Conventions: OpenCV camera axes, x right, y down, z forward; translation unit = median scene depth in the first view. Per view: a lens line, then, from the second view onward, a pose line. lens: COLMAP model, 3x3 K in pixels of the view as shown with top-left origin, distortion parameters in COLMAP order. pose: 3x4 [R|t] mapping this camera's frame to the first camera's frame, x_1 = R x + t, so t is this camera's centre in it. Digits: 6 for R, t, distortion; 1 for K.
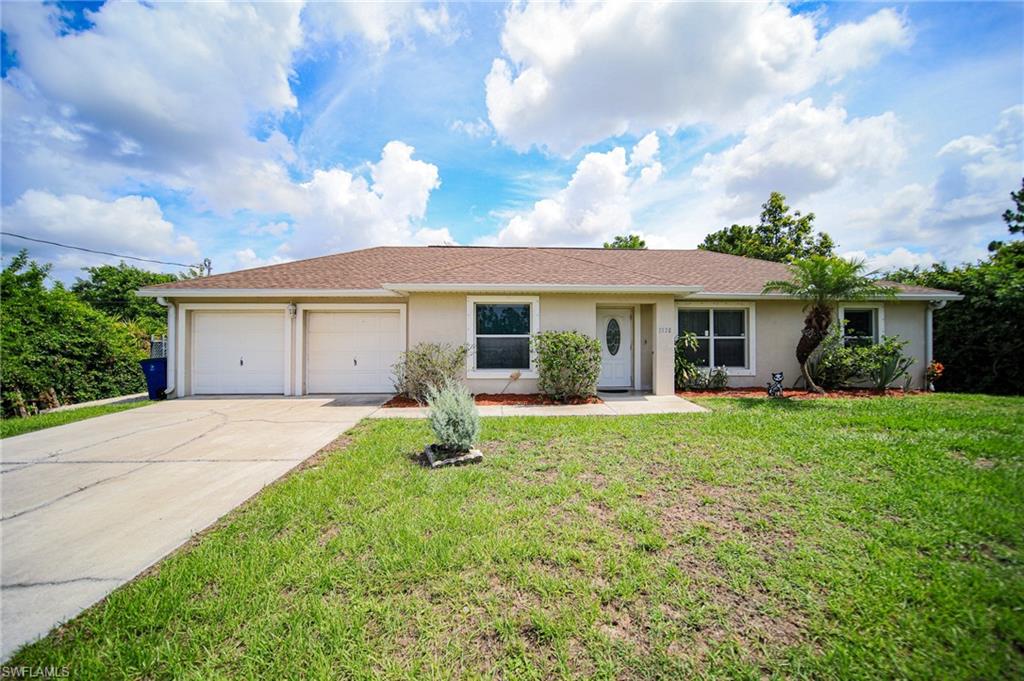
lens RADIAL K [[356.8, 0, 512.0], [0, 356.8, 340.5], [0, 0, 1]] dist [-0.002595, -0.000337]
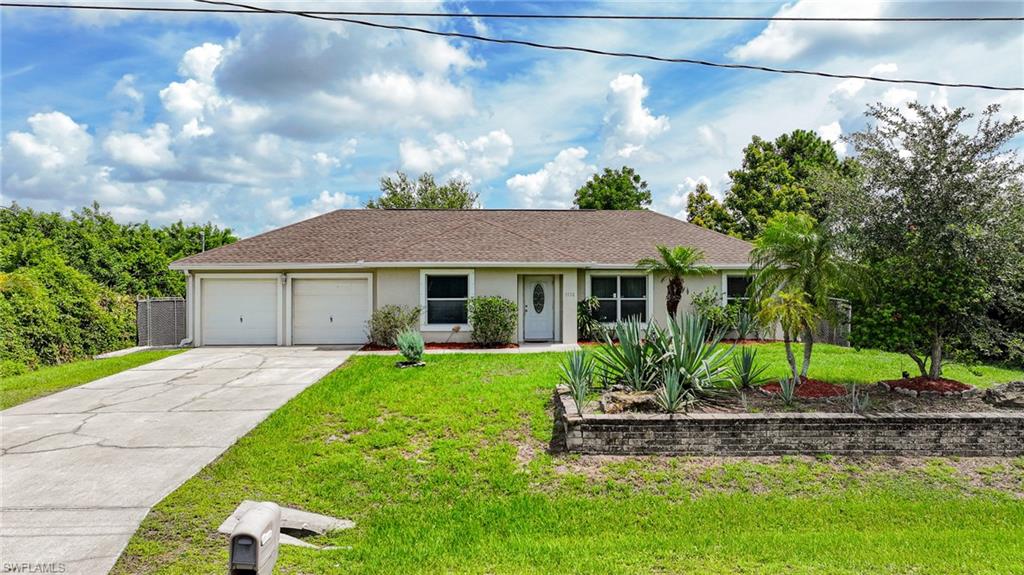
------------------------------------------------------------
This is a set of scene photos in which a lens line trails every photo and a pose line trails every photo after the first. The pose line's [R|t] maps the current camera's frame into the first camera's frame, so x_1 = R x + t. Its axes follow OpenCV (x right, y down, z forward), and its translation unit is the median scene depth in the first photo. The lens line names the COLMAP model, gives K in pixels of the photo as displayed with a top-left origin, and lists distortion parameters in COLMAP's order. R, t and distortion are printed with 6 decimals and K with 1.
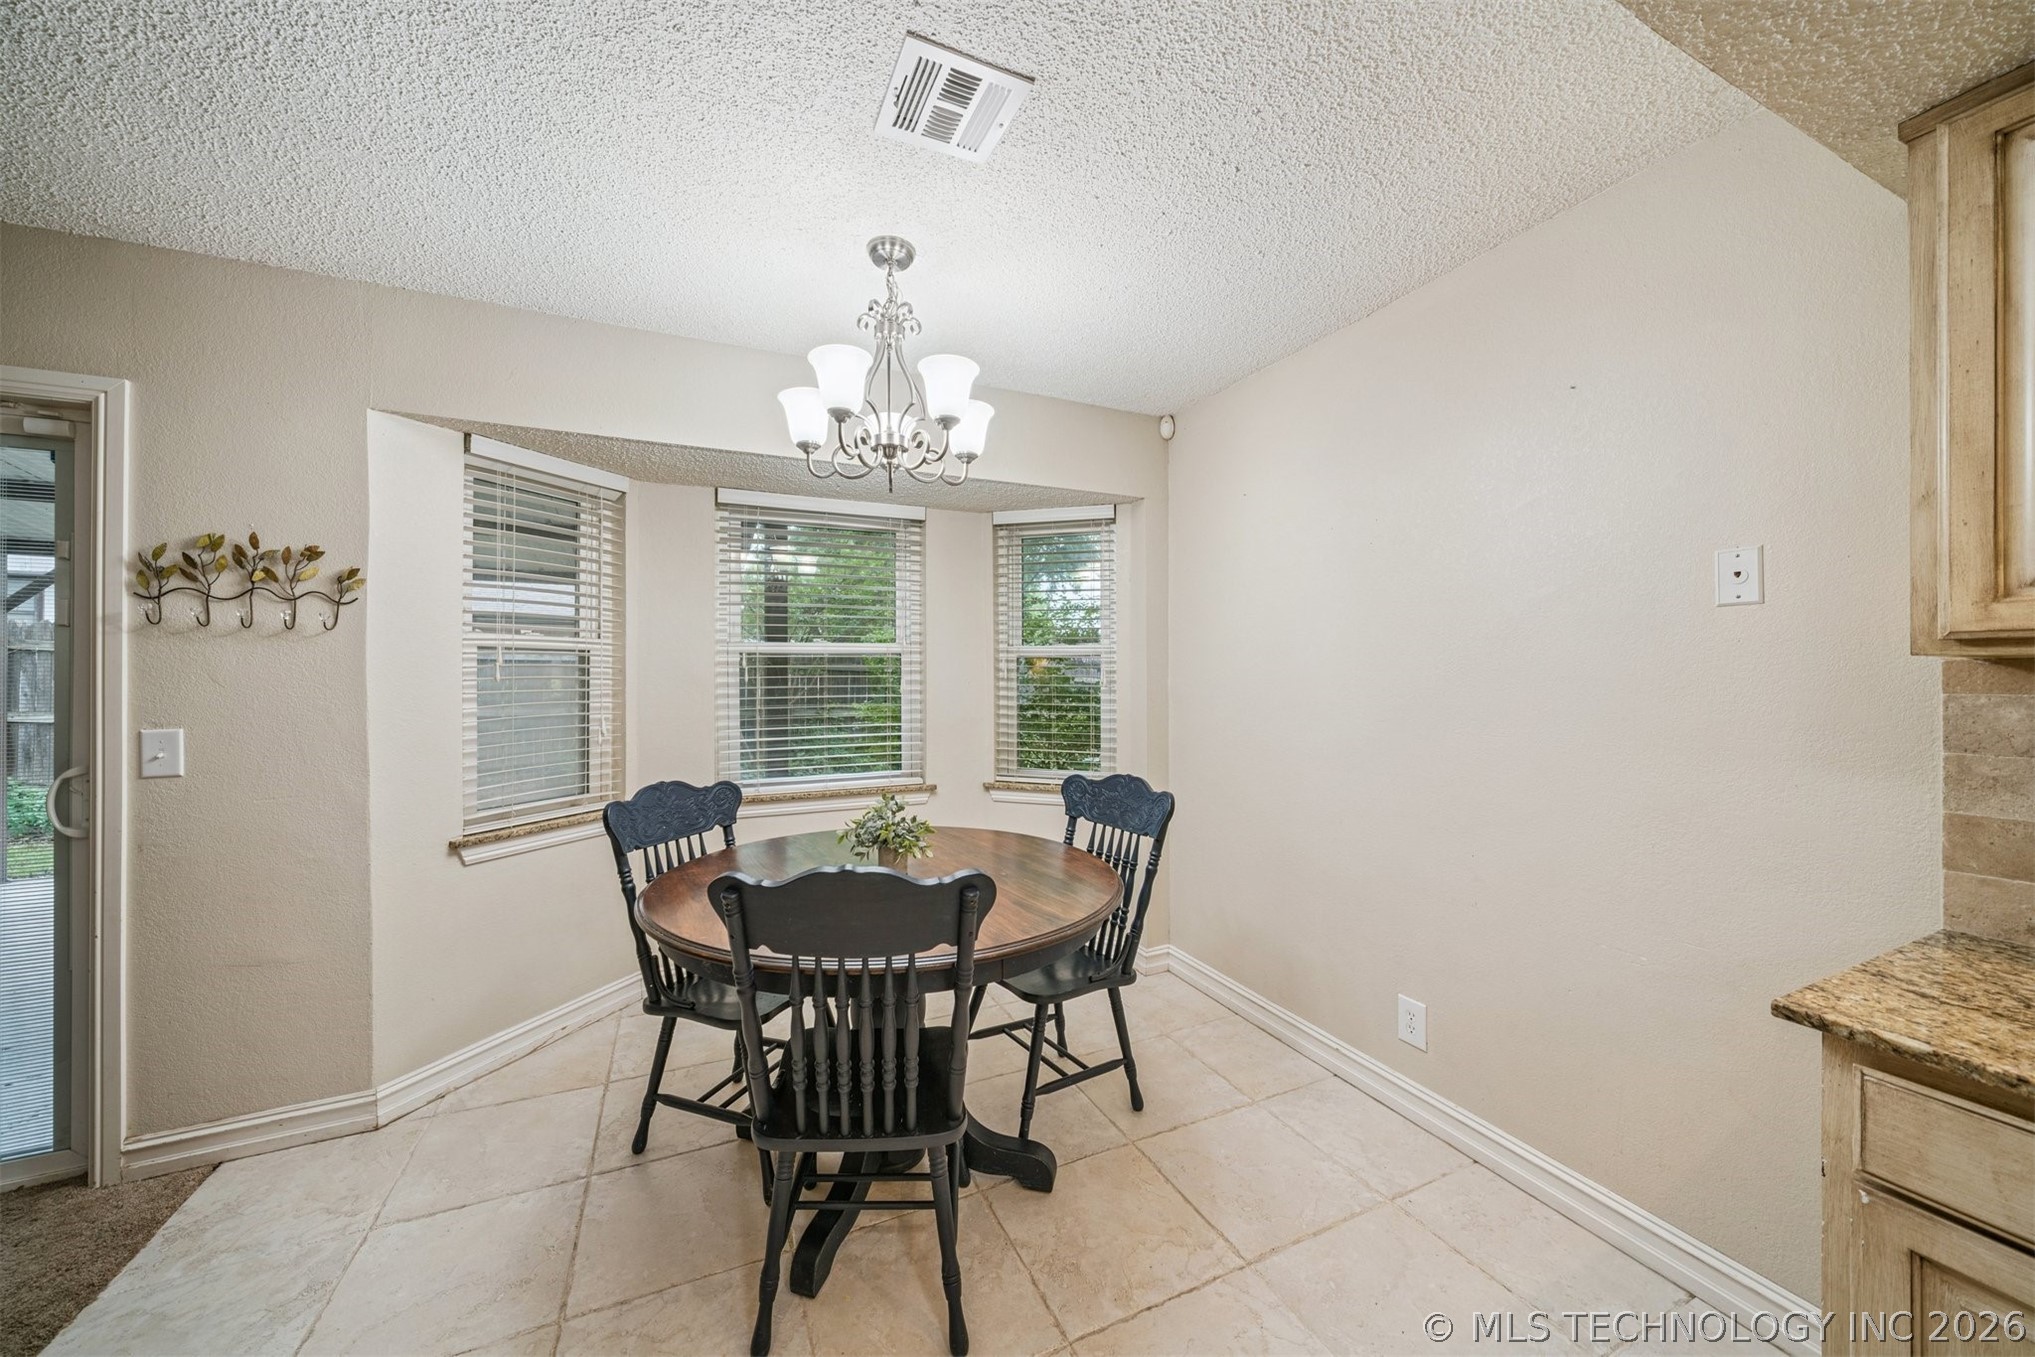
------------------------------------------------------------
Which lines of the records above contain the word "left"? Gather every such line and copy each one out in full.

Conventions: OpenCV camera axes, x right, y down, z forward; translation unit = median scene depth in the first view. Per view: a lens line, then, from the second view onward, a pose line. lens: COLMAP model, 3x3 K in pixels of the view as shown with top-left origin, distortion parameters in COLMAP order. pose: 3x4 [R|t] mapping this camera's frame to the first camera's frame, x_1 = R x + t, so t is this camera's centre in it. Digits: 6 for R, t, distortion; 1 for K.
This is a set of scene photos in which a lens line trails every photo and a pose line trails every photo after the first. The pose line's [R|t] maps the current camera's frame into the first camera's frame, so x_1 = R x + t. Its axes follow OpenCV (x right, y down, z forward), and its translation unit is the median scene depth in the first photo. The lens line names the COLMAP model, gives K in pixels of the photo as displayed with a top-left origin, and lists distortion parameters in COLMAP's order. R, t and distortion are printed with 6 decimals and K with 1.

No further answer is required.